Schools like Purdue Polytechnic represent a small group that models how educational facilities should be built, said Michele Cahill, an XQ senior adviser who was a New York school official during the Bloomberg administration. The future of schools requires opening up buildings for project-based learning, she said, and creating engaged spaces that avoid distraction and allow for better engagement.

Purdue Polytechnic teams up with the nearby Big 10 university of the same name to provide advanced courses. The building’s open spaces, now divided by roll-up garage doors, allow students to create and collaborate, said Keeanna Warren, the organization’s chief executive.
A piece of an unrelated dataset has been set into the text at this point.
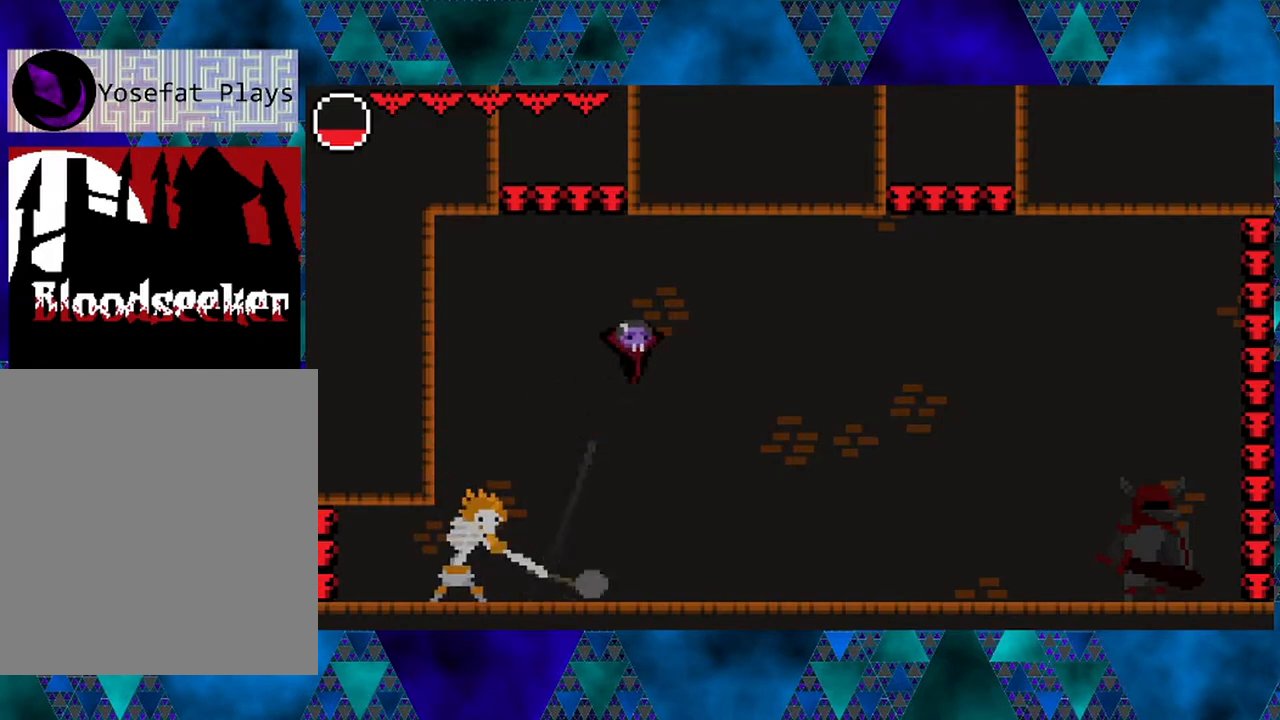
{"buttons": [], "left_stick": "center", "right_stick": "center", "events": [[50, "B", "up"], [50, "DPAD_LEFT", "down"], [283, "Y", "down"], [383, "DPAD_LEFT", "up"], [450, "Y", "up"]]}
“The facility you put your kids in shows what you value,” she said. “A good number of our kids come straight from the neighborhood, so they feel good knowing what the facility once looked like, which now feels like a real investment in them.”
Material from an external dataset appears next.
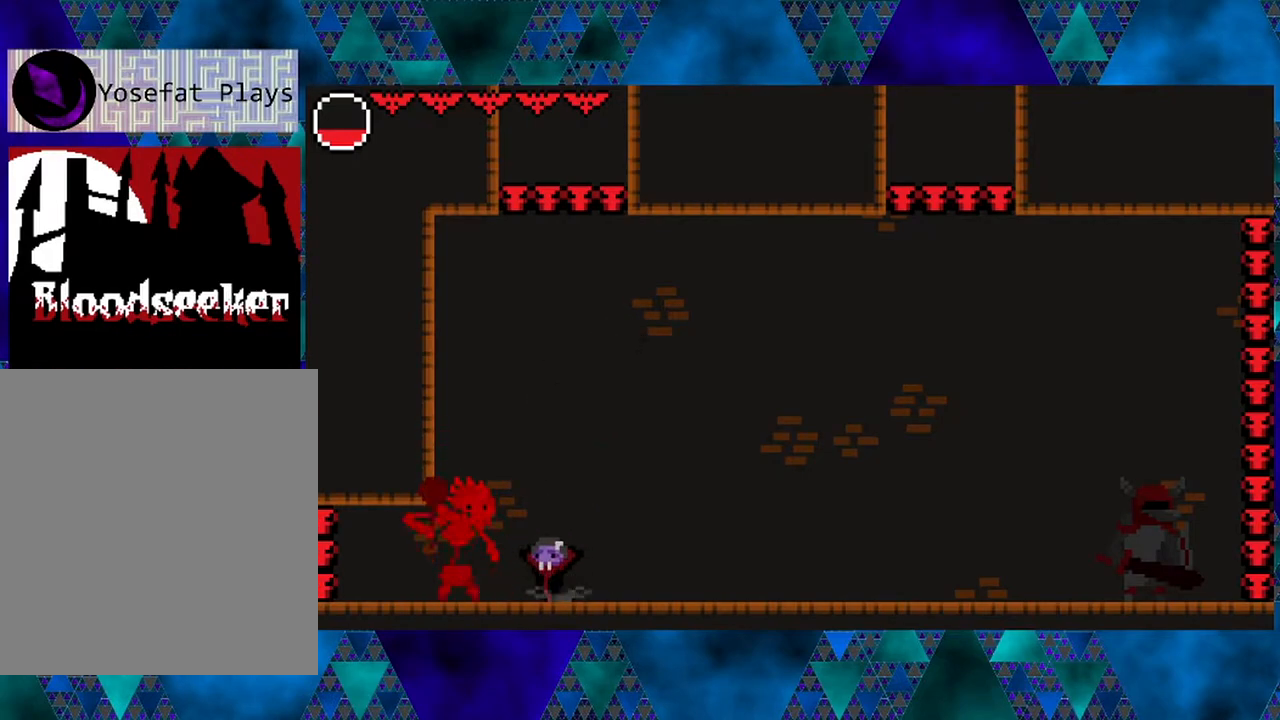
{"buttons": ["B", "DPAD_RIGHT"], "left_stick": "center", "right_stick": "center", "events": [[133, "Y", "down"], [250, "DPAD_RIGHT", "down"], [250, "Y", "up"], [350, "B", "down"], [350, "DPAD_UP", "down"], [383, "DPAD_UP", "up"]]}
In Kansas City, the Barstow Schools opened a new facility, the IDEA Space, in a 65,000-square-foot former Hy-Vee grocery store last fall. At roughly $12 million, including $3 million for the real estate, the new facility cost one-third of what a built-from-the-ground-up project would.

“Part of the attractiveness of the space is that you can dream big,” said the organization’s president, Shane Foster. “It’s a big old grocery store with a 19-foot ceiling, so we didn’t have to tear down brick walls to create this wide-open space.”

Increased demand for early childhood education has also driven more real estate transactions, seeking to transform commercial space into facilities for preschoolers.

More office owners in Brooklyn and Manhattan are getting creative to attract schools by offering separate entrances and designated elevators, said Paul Wexler, a broker for Corcoran’s New York real estate team. He recently represented Empire State Realty Trust in a deal with the New York City School Construction Authority to create a pre-K space in a former Ethan Allen showroom in Manhattan.

Part of the demand for early childhood spaces comes from mandatory expansion from new funding initiatives in cities like New York, Boston and Washington. But it’s also because demand still far outpaces supply, said Travis Waldrop, vice president of real estate at Primrose Schools, an early education chain with nearly 500 locations across the country.

In Grant Park, south of Atlanta, an obsolete warehouse was turned into a preschool, with the roof partially peeled back to create outdoor play space within the structure’s walls. In Austin, one location sandwiched a playground between a parking deck and an office. Primrose has eight other potential adaptive reuse locations in the pipeline.

“Flexibility is the strategy that wins the day,” Mr. Waldrop said. “Developing these sites is a ​​100-sided puzzle.”